TASK INPUTS: Begin

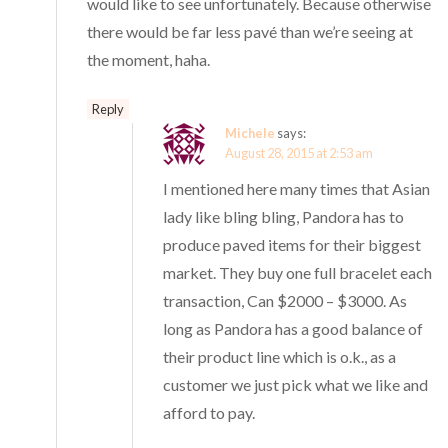
would like to see unfortunately. Because otherwise
there would be far less pavé than we’re seeing at
the moment, haha.
Reply
Michele
says:
August 28, 2015 at 2:53 am
I mentioned here many times that Asian
lady like bling bling, Pandora has to
produce paved items for their biggest
market. They buy one full bracelet each
transaction, Can $2000 – $3000. As
long as Pandora has a good balance of
their product line which is o.k., as a
customer we just pick what we like and
afford to pay.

TASK INPUTS: End

(WORK REQUIRED): Could you copy each line in the listing above that includes the word "like"?

(SOLUTION TO THIS EXERCISE):
would like to see unfortunately. Because otherwise
lady like bling bling, Pandora has to
customer we just pick what we like and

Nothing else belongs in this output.